Outro destaque foi o Partido Verde, que conquistou centenas de cadeiras, enquanto os dois principais partidos do país, Trabalhistas e Conservadores, sofreram grandes derrotas. O Reform, que antes tinha apenas duas cadeiras, agora ocupa 1.454 assentos. Já os Verdes ganharam 441 cadeiras, totalizando 587. Os Trabalhistas perderam 1.498 cadeiras, e os Conservadores, 563.

Reformas no cenário político britânico

No País de Gales, o partido nacionalista Plaid Cymru obteve a maior bancada no parlamento regional pela primeira vez, com o Reform em segundo lugar. Na Escócia, o Partido Nacional Escocês (SNP) manteve a liderança, mas com menos assentos. Trabalhistas e Reform empataram com 17 cadeiras cada, seguidos pelos Verdes, com 15.

Os resultados refletem um profundo descontentamento com os partidos tradicionais. O primeiro-ministro britânico, Keir Starmer, enfrenta pressões internas para renunciar, após sua aprovação despencar para quase 50 pontos negativos.

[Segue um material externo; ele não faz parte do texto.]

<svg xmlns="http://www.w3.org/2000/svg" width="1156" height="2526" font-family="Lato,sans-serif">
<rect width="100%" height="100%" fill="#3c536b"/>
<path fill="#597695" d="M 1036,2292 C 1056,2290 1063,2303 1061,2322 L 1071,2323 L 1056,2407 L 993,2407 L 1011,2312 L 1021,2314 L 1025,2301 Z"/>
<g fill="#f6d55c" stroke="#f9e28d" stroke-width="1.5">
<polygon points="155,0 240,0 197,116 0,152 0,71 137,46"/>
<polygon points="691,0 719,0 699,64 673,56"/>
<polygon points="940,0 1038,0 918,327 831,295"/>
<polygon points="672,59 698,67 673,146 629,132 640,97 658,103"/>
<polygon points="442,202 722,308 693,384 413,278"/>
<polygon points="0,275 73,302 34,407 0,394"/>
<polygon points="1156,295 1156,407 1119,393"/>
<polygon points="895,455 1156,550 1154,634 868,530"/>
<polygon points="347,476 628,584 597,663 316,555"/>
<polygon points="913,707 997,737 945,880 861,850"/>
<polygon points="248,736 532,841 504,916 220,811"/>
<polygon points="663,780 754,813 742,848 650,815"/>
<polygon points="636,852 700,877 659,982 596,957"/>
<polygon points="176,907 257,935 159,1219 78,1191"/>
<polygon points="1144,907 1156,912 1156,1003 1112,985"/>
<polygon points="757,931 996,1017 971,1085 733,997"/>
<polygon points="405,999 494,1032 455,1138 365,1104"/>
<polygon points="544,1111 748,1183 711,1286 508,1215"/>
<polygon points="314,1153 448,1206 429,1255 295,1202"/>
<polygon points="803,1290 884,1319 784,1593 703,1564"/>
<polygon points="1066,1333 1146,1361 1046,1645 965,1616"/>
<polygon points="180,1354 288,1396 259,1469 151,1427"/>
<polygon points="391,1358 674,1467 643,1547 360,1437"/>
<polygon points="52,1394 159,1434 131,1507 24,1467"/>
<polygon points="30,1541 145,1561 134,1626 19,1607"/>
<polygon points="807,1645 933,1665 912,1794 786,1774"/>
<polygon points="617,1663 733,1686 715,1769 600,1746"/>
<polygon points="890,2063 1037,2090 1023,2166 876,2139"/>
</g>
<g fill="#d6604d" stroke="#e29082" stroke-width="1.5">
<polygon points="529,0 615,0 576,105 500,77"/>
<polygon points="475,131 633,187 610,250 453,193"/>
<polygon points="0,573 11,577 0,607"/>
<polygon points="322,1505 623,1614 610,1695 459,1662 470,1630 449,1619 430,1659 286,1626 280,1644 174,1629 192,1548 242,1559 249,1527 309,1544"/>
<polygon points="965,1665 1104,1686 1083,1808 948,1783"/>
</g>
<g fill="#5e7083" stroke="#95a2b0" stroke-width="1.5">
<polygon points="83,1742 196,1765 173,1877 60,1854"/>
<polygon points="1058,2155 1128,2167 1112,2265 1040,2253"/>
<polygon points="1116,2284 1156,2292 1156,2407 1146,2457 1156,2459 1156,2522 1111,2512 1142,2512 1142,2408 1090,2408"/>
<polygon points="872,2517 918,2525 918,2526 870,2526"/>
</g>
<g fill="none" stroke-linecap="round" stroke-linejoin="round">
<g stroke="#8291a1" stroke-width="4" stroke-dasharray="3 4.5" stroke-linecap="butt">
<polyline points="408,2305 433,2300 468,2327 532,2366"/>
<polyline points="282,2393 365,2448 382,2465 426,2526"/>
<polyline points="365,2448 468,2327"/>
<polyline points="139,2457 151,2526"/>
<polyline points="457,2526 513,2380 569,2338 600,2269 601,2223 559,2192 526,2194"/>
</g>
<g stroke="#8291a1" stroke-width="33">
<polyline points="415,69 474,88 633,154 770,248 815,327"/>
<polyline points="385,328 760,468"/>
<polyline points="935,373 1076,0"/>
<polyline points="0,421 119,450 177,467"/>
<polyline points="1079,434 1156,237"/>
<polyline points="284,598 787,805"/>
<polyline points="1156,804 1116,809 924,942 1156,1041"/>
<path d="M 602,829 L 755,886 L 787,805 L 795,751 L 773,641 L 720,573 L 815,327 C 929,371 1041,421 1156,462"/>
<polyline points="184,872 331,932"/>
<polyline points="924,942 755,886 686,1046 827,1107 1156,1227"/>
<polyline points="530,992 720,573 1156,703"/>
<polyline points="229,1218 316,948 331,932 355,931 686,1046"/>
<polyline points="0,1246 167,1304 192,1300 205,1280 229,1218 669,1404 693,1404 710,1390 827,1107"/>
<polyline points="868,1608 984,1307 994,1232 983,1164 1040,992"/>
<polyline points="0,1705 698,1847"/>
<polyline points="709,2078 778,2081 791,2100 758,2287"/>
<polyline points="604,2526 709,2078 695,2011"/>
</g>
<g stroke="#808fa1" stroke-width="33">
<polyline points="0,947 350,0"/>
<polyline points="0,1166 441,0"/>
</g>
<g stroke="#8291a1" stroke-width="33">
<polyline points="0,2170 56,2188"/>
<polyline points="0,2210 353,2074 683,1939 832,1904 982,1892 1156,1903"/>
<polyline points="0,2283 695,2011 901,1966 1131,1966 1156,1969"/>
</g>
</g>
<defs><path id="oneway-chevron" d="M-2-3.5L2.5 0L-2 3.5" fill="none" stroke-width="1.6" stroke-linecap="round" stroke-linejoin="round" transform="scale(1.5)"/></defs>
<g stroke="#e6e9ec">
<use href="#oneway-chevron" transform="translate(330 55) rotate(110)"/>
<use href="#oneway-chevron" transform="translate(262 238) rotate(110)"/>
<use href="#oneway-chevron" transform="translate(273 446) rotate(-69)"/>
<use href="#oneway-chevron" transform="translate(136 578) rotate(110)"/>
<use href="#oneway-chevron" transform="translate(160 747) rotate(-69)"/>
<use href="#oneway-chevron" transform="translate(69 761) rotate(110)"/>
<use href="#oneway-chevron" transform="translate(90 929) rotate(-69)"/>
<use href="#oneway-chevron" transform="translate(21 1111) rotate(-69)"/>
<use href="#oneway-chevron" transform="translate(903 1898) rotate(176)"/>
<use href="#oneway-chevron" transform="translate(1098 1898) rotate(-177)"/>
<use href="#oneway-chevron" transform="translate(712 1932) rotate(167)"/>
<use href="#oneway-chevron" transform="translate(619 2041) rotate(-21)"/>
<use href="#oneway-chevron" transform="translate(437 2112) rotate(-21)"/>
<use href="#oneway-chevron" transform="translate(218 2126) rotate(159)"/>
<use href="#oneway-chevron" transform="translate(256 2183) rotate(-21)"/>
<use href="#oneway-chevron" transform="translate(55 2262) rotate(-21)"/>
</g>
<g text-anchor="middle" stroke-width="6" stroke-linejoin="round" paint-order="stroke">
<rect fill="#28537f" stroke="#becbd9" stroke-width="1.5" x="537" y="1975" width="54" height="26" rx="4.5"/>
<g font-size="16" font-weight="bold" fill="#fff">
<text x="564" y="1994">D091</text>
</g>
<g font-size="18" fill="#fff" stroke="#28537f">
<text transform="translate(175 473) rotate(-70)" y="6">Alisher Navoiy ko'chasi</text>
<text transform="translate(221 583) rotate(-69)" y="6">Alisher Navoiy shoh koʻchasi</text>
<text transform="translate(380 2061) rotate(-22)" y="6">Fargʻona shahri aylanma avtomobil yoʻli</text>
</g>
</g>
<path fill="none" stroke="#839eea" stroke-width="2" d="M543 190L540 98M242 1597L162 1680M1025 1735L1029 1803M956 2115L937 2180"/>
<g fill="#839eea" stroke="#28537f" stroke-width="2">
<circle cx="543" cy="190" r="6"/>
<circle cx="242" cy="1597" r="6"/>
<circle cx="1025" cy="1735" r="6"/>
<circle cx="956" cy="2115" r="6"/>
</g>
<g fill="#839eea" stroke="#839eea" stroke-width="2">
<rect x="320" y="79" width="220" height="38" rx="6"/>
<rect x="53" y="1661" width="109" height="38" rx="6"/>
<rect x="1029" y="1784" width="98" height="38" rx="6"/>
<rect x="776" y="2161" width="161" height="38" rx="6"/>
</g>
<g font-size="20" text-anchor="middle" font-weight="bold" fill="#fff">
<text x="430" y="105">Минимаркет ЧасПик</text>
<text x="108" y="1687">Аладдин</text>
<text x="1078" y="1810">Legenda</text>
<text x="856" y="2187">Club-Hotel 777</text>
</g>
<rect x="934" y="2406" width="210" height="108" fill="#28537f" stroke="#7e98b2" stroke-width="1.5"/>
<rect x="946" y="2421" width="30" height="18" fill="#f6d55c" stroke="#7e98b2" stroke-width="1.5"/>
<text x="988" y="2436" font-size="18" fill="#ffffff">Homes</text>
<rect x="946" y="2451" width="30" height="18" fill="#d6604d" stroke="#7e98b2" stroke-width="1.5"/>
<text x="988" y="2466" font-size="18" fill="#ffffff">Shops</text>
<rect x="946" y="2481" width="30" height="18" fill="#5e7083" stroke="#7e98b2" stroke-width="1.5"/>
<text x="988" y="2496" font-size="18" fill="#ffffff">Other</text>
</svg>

Populismo também avança na Europa

Os resultados britânicos são observados com atenção na Europa, onde partidos populistas vêm ganhando força. Na França, pesquisas para a eleição presidencial de 2027 colocam Jordan Bardella, do Rassemblement National (extrema-direita), na liderança com 35% das intenções de voto, à frente do ex-primeiro-ministro Édouard Philippe, com 20,5%.

"O partido de extrema-direita Rassemblement National venceria facilmente o primeiro turno se a eleição fosse hoje", afirmou Zane Lilley, do jornal The Connexion.

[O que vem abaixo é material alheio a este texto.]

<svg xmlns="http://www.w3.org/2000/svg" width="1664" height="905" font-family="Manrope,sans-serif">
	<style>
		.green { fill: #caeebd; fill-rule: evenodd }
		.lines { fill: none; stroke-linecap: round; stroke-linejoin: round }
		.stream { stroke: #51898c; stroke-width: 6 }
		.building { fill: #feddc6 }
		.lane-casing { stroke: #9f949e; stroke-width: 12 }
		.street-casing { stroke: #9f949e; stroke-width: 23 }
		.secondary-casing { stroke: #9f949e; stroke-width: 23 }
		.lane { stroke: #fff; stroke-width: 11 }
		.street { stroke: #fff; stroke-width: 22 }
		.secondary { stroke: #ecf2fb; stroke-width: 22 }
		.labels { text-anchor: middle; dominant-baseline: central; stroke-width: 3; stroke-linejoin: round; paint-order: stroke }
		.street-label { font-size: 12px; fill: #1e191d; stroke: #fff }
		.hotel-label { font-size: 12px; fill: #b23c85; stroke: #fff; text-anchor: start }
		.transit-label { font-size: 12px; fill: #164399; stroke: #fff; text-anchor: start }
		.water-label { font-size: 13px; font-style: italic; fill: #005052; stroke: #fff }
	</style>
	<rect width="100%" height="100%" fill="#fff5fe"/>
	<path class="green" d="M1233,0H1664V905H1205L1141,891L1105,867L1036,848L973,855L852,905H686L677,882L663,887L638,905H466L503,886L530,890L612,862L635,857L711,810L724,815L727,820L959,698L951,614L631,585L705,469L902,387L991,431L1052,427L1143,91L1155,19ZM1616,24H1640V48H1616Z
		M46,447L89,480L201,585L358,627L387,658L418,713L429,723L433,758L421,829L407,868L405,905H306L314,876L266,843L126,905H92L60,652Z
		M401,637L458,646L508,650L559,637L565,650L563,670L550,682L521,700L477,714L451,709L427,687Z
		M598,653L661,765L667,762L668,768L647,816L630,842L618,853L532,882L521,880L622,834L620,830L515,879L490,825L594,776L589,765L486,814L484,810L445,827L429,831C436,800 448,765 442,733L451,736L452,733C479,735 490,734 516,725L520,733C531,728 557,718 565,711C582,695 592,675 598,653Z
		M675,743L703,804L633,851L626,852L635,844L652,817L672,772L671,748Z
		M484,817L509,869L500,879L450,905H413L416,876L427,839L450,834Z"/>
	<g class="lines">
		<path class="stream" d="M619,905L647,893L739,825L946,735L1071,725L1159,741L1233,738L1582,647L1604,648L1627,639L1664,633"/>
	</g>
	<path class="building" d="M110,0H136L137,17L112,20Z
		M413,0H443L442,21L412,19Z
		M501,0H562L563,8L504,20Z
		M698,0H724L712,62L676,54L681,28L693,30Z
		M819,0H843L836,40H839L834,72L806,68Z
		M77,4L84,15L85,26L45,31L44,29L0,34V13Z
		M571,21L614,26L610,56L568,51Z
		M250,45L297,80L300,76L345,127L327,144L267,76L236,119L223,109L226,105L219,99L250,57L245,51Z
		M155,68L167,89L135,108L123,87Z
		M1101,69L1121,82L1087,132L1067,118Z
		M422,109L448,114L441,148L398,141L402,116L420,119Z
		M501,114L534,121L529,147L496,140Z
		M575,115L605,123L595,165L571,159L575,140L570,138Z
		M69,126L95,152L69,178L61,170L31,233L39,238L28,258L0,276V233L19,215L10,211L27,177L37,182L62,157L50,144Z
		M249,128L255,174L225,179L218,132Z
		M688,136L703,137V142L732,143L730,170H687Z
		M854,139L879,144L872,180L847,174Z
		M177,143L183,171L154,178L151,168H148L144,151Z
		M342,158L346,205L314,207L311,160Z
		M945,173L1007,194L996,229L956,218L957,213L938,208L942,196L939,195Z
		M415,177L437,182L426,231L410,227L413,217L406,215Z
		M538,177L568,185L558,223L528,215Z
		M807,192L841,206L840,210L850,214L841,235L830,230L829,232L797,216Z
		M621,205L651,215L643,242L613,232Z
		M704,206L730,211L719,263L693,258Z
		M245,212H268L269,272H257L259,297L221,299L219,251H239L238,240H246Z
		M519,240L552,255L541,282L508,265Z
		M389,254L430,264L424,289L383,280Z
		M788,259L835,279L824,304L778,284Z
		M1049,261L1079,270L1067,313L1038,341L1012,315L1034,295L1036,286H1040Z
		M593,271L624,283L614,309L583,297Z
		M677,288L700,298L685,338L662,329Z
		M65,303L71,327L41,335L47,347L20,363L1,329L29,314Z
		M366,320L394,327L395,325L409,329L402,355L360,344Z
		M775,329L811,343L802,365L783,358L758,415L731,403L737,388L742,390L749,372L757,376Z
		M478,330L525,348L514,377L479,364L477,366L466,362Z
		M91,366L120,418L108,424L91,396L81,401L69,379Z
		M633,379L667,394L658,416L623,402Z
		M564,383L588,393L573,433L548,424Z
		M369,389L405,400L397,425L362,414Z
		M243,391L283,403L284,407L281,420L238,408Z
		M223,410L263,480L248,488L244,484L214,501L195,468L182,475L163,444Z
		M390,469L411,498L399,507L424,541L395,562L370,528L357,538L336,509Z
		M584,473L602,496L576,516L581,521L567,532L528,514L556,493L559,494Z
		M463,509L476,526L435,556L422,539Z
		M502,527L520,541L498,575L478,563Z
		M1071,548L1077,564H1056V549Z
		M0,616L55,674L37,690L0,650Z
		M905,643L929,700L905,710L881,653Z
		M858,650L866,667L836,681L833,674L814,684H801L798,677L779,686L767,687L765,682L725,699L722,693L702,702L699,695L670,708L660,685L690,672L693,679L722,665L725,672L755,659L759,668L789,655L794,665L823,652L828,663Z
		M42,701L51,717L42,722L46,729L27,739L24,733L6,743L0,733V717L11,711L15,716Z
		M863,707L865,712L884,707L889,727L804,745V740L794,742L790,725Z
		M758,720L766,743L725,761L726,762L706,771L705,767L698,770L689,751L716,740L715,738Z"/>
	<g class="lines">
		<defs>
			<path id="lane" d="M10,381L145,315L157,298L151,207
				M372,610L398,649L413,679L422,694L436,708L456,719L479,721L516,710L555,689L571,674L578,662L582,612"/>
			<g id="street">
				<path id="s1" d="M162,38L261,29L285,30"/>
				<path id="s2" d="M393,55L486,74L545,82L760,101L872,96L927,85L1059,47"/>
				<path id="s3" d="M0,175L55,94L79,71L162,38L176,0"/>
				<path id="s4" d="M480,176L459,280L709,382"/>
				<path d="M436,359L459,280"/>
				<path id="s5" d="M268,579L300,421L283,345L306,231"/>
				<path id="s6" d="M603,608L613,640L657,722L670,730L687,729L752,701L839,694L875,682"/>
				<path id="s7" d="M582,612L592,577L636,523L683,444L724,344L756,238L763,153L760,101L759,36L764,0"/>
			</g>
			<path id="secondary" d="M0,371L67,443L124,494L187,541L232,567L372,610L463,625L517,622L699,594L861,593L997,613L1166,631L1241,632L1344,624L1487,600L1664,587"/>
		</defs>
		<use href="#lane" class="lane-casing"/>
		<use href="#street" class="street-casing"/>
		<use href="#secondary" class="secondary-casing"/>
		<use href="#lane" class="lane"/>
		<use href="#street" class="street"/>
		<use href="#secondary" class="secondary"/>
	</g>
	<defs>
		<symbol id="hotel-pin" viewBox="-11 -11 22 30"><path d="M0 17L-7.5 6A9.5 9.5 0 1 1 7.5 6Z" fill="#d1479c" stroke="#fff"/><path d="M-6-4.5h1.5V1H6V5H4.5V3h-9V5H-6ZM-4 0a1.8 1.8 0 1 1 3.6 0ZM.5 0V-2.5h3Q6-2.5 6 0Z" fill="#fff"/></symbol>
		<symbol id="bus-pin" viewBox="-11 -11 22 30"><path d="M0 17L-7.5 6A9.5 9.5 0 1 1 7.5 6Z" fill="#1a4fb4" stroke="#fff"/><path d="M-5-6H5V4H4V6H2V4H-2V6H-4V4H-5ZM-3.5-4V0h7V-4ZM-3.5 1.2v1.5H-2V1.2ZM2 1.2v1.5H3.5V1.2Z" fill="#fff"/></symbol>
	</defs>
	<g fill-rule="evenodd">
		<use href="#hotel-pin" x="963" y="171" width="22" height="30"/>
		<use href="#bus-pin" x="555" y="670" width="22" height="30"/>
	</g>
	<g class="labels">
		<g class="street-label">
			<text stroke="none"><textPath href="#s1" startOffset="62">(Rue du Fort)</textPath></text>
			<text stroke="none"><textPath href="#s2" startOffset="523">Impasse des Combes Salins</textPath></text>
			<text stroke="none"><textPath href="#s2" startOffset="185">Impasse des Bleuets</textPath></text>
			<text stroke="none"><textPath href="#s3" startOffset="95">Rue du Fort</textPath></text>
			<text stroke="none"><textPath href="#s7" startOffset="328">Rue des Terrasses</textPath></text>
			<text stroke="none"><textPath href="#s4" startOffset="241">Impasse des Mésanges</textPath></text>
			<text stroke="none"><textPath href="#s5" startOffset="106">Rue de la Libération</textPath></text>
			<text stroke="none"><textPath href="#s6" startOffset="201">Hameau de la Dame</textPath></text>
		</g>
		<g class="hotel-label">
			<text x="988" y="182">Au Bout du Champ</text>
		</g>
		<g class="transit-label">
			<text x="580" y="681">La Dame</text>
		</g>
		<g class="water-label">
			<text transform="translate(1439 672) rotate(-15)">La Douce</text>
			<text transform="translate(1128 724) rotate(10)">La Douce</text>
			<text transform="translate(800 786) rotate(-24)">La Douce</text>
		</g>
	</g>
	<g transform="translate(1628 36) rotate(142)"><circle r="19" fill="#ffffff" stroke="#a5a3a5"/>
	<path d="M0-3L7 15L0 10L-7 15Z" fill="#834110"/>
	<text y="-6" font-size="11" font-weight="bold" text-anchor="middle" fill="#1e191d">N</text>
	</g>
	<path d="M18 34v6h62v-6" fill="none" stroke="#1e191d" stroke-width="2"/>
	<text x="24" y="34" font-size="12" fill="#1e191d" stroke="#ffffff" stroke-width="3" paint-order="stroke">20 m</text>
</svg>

Na Alemanha, a emissora pública Deutsche Welle destacou que o governo do chanceler Friedrich Merz registra níveis históricos de impopularidade após apenas um ano no poder. Pela primeira vez, a Alternativa para a Alemanha (AfD) — classificada como de extrema-direita em algumas regiões — atinge 27% de intenção de voto nacional, um recorde.

A AfD, assim como o Reform no Reino Unido, tem demonstrado apoio além de sua base tradicional, especialmente nas regiões que antes faziam parte da Alemanha Oriental. O avanço populista nesses países reforça a tendência de rejeição aos governos estabelecidos.